The majority of our best artists and writers can be compared with people who have come to church when the service has already begun and the church is full of people. Such people stand at the entrance – it's difficult to go in, and they don't even make an effort to do so. Something or other carries over to them from the Divine services: the Cherubic Hymn, or We Praise Thee... Thus they have stood and stood, without having been in the church itself. So also are artists and poets at the gates of the Kingdom of Heaven – they have stood there, but have not entered; and meanwhile, so many means have been given to them for their entrance therein. Their souls, like dynamite, have flared up at the slightest spark, but unfortunately they did not fan this spark, and it went out.What a striking image! This does not mean, however, that the Elder Barsanuphius was opposed to literature. Indeed, we read that the Elder "always resorted to literary examples" in his talks with educated lay people, including frequent reference to Pushkin and Gogol, among many others. It was in fact the Elder Barsanuphius who was sent to receive Tolstoy's repentance before the latter's death (very possibly at the request of Tolstoy himself).
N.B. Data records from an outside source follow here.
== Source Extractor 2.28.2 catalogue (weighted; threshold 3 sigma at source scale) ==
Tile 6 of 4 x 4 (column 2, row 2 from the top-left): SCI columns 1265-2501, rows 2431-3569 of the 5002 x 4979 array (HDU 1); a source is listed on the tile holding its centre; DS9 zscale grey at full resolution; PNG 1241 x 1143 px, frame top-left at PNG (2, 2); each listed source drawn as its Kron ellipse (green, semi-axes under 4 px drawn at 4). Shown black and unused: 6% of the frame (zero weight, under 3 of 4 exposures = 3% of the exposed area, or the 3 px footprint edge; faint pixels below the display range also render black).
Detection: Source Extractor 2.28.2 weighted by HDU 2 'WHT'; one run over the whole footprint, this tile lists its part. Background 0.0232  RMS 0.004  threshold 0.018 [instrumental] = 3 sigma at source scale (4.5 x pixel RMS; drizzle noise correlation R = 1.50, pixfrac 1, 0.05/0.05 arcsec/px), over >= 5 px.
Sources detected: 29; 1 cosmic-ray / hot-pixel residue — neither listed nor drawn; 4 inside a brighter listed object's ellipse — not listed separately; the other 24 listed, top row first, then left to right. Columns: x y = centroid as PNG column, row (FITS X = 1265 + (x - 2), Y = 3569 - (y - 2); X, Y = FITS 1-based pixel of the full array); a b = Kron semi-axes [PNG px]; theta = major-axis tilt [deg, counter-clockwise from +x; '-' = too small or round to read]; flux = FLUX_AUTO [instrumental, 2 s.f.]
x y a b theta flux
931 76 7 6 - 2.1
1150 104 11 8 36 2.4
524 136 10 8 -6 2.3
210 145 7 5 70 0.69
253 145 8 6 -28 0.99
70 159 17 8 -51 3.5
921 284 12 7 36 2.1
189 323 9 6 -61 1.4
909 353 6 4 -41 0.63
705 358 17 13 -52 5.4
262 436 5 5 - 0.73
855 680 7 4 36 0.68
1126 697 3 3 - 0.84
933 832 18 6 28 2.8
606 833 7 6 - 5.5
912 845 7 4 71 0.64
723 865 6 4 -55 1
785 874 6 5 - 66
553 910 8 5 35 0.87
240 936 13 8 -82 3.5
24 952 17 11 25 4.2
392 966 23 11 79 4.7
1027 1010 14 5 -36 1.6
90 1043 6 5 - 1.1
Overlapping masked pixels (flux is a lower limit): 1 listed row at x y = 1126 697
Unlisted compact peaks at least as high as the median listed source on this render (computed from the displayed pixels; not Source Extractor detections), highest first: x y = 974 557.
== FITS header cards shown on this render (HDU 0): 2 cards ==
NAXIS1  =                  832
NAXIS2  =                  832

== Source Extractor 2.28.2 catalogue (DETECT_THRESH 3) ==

He was refused admittance by Tolstoy's "handlers."
One could even say that the Elder's method of interpreting these authors, like that of the Fathers, involved a movement from the "literal" to the "spiritual" meaning of the text. In his biography we read: "Often, in a few phrases, he would disclose the essence of a phenomenon and set up landmarks, always brining the 'reader's' worldly idea closer to the spiritual, unnoticeably drawing his listener to purely spiritual questions. Thus, having unexpectedly brought up the subject of Lermontov (when speaking with a poet who was concerned purely with love themes), he revealed a new aspect of the text, far more profound than it was according to the author's design."
But the Elder Barsanuphius' original point remains: even the world's greatest artists have remained just outside the gates of the Church, rather like those ancient philosophers whose images we sometimes see in the narthex of a church. They might help people reach the gates of the Church, but it remains for grace to pull such seekers in.